## ENTRIES SHOWN
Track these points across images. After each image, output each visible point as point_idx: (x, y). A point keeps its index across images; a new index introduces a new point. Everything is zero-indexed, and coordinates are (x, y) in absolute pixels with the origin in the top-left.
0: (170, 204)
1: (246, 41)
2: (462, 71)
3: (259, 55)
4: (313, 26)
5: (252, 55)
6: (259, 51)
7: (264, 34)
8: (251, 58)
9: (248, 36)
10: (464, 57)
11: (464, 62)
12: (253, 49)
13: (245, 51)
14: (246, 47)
...
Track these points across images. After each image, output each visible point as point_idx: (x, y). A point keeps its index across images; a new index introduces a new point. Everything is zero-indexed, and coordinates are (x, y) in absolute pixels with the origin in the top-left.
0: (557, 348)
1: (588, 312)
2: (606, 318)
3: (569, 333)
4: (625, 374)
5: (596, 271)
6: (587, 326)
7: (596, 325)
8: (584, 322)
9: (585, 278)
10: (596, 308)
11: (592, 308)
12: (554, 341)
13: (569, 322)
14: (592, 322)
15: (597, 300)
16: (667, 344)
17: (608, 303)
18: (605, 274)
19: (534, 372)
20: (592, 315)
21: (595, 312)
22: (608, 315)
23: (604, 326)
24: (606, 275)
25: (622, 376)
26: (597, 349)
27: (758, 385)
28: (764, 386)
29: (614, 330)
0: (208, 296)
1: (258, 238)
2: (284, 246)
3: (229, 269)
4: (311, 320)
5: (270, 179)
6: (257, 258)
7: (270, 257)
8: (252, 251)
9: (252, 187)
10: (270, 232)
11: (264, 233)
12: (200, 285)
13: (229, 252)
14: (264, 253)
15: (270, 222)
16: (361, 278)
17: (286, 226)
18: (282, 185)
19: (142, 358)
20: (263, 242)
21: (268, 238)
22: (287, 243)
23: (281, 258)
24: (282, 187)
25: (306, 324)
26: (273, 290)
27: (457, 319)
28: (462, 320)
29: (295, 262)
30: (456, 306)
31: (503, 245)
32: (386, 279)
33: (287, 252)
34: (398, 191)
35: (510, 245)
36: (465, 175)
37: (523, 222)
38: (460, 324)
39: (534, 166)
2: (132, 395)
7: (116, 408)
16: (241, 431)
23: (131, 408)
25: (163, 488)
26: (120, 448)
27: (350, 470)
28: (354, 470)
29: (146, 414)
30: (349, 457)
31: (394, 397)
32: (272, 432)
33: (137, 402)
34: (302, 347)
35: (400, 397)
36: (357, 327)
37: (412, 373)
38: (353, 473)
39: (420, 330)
* * *
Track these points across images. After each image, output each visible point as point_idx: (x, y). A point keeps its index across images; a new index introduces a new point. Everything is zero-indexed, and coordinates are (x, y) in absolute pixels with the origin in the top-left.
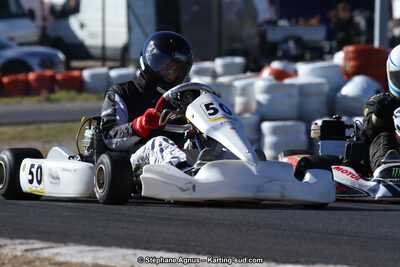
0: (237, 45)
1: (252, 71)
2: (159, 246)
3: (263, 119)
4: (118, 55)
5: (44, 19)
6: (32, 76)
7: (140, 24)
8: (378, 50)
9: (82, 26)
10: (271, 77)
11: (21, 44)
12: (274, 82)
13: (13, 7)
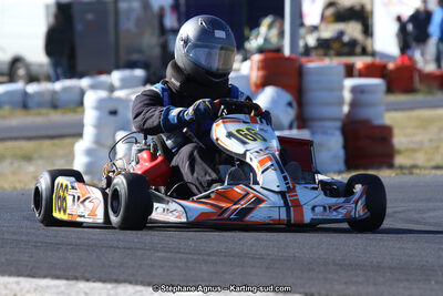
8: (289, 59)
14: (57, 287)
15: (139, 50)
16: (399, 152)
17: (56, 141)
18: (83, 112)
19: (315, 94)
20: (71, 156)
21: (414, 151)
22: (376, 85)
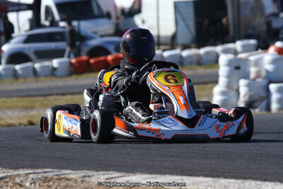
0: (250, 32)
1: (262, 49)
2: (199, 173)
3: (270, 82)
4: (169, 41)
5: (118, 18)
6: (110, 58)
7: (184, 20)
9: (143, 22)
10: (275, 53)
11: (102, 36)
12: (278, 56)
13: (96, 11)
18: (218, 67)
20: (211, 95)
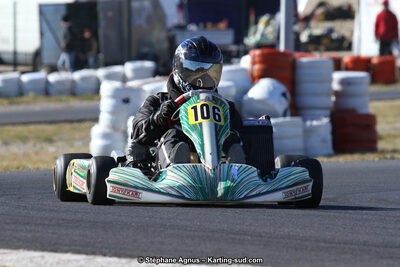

## WORK INSTRUCTIONS
Please rewrite the records as a Markdown table with the columns Row and Line, one line per row. Begin at the line that contains "14: (57, 287)", stop after the line that contains "20: (211, 95)", and leave out the pictures and any blank lines.

## WRITTEN RESPONSE
| Row | Line |
|---|---|
| 1 | 14: (57, 287) |
| 2 | 15: (139, 50) |
| 3 | 16: (399, 152) |
| 4 | 17: (56, 141) |
| 5 | 18: (83, 112) |
| 6 | 19: (315, 94) |
| 7 | 20: (71, 156) |
| 8 | 21: (414, 151) |
| 9 | 22: (376, 85) |
| 10 | 0: (250, 32) |
| 11 | 1: (262, 49) |
| 12 | 2: (199, 173) |
| 13 | 3: (270, 82) |
| 14 | 4: (169, 41) |
| 15 | 5: (118, 18) |
| 16 | 6: (110, 58) |
| 17 | 7: (184, 20) |
| 18 | 9: (143, 22) |
| 19 | 10: (275, 53) |
| 20 | 11: (102, 36) |
| 21 | 12: (278, 56) |
| 22 | 13: (96, 11) |
| 23 | 18: (218, 67) |
| 24 | 20: (211, 95) |